Author Sandra Spewock Feder begins with a caveat: “This book does not in any way give medical or any other kind of advice. At the request of fellow migraine sufferers, I am sharing my own observations and experiences. Before you do anything and if you have any questions, consult your health care provider.” One might wonder where the line is between suggestions and advice, of course. Writers know, even if they can’t admit, that their caveats are going to be regularly ignored; people – especially suffering people – are going to try suggested techniques without consulting a doctor first.

Then again, there are also doctors who succumb to the lure of a quick buck, endorsing products of unproven and questionable value.

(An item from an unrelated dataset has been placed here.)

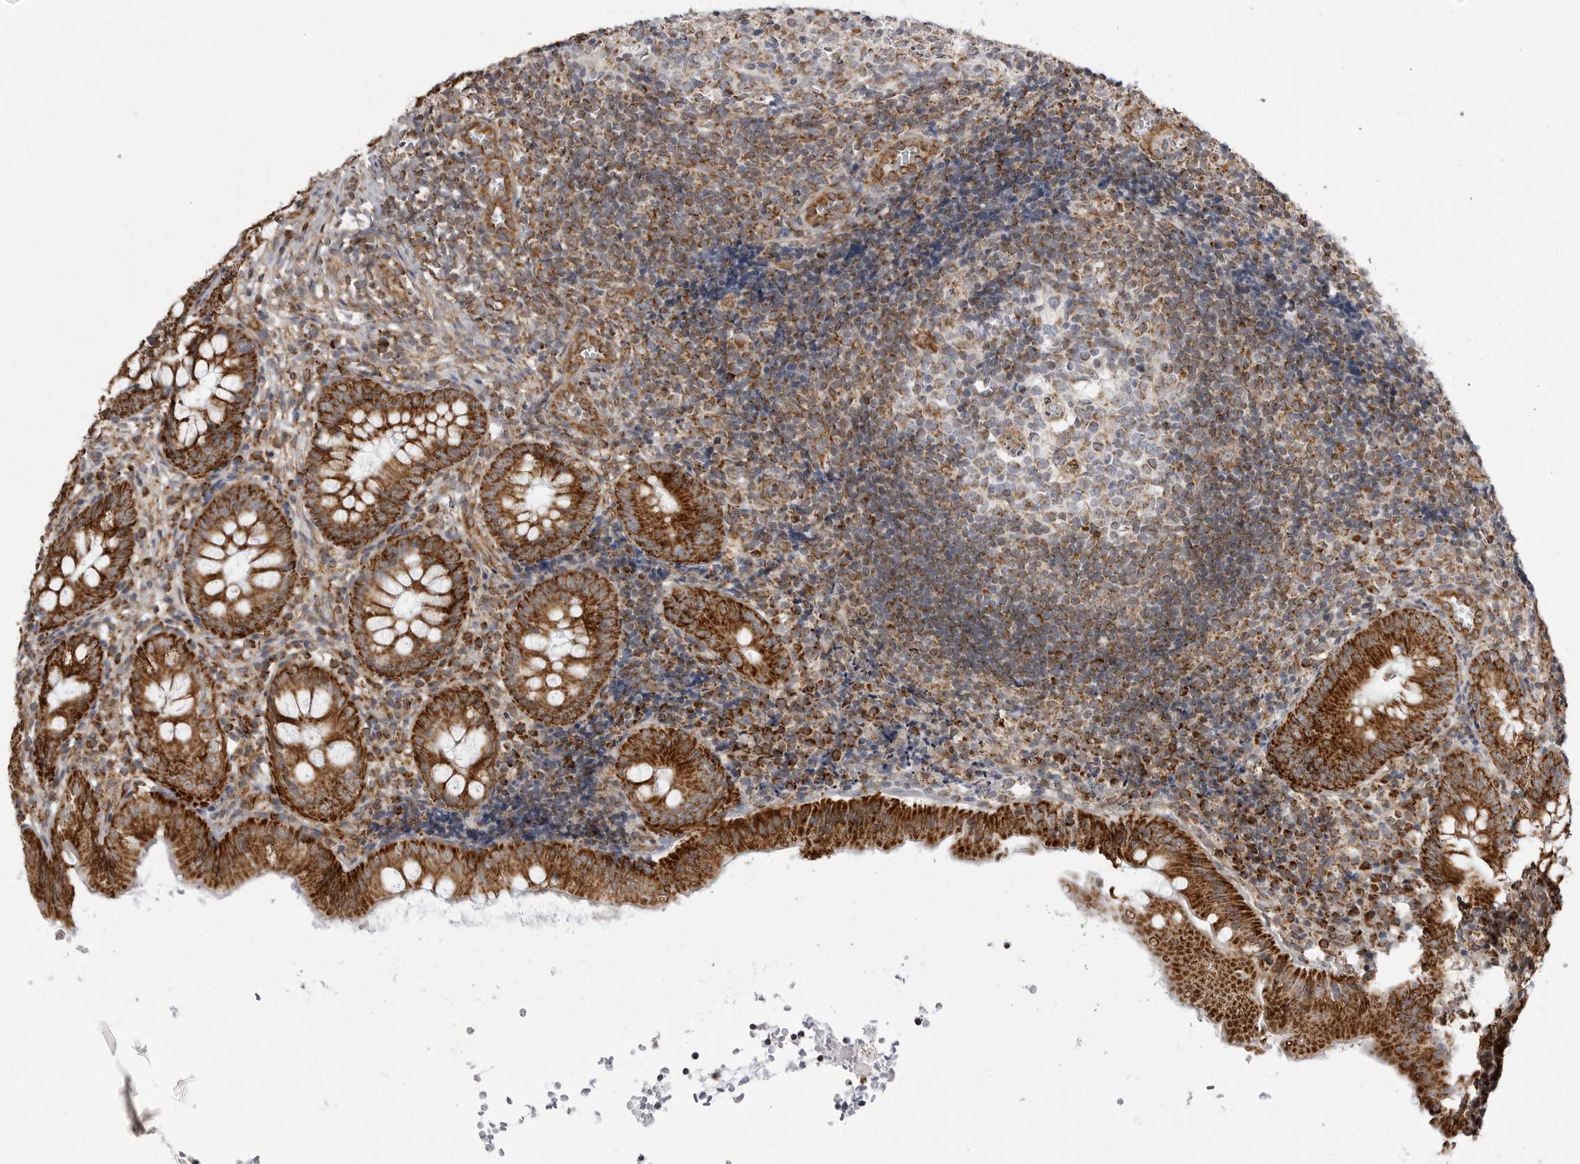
{"staining": {"intensity": "strong", "quantity": ">75%", "location": "cytoplasmic/membranous"}, "tissue": "appendix", "cell_type": "Glandular cells", "image_type": "normal", "snomed": [{"axis": "morphology", "description": "Normal tissue, NOS"}, {"axis": "topography", "description": "Appendix"}], "caption": "Strong cytoplasmic/membranous positivity is seen in approximately >75% of glandular cells in benign appendix. The protein of interest is shown in brown color, while the nuclei are stained blue.", "gene": "FH", "patient": {"sex": "male", "age": 8}}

We see these charlatans on TV all the time. One feels more comfortable with an honest approach like that of Feder, who simply presents her findings based on personal experience and research, reporting on what has worked for her and what she believes caused the efficacy.

Feder gives a lively description of migraines, those headaches from hell: “Three days of pain, and another day or two recovering from being wiped out…It was like trying to stay afloat when something was relentlessly pushing me under. Each time I would give up and let the pain close over me.” But the key, the topic sentence, is this: “Migraine is a symptom. Pain comes for a reason.”

Before laying out her relief techniques, Feder presents several sections on the conditions that can lead to migraine (and pain in general) and what causes those conditions. Excitotoxins, for example, are ingredients in food that lead to an excess of certain neurotransmitters, notably glutamate. Everyone knows about MSG – monosodium glutamate – but I didn’t know (for example) that the textured vegetable protein I like to use as a substitute for ground beef in chili and other dishes contains free glutamate that could be causing havoc in my brain. (I am a migraine sufferer, although mine, thankfully, do not last as long as those Feder describes.)

Feder has some tips about what to look for in lists of ingredients on packaged food. For example, what are “spices”? Why don’t they just say what the spices are? Red flag. She also explains what nutrients can counteract the effects of excitotoxins and what foods are good sources of those nutrients. She stresses eating raw foods and drinking plenty of water, and explains the importance of maintaining a proper pH balance in the body, a difficult task given the typical, acid-forming American diet.

Feder ends by describing 25 relief techniques, some old (put ice on it), some new (specially formulated supplements), some novel (use conductive tape to bridge a break in the flow of chi). Detailed material on the related subjects of sinus health and skin detoxification is also included. For an experienced migraine sufferer, this short book will likely be a useful supplement to the research he or she has already done on this terrible, much studied, but not fully understood problem. For someone just beginning to deal with migraines, the book, combined with basic Internet research and a visit to a doctor, will be a good starting point.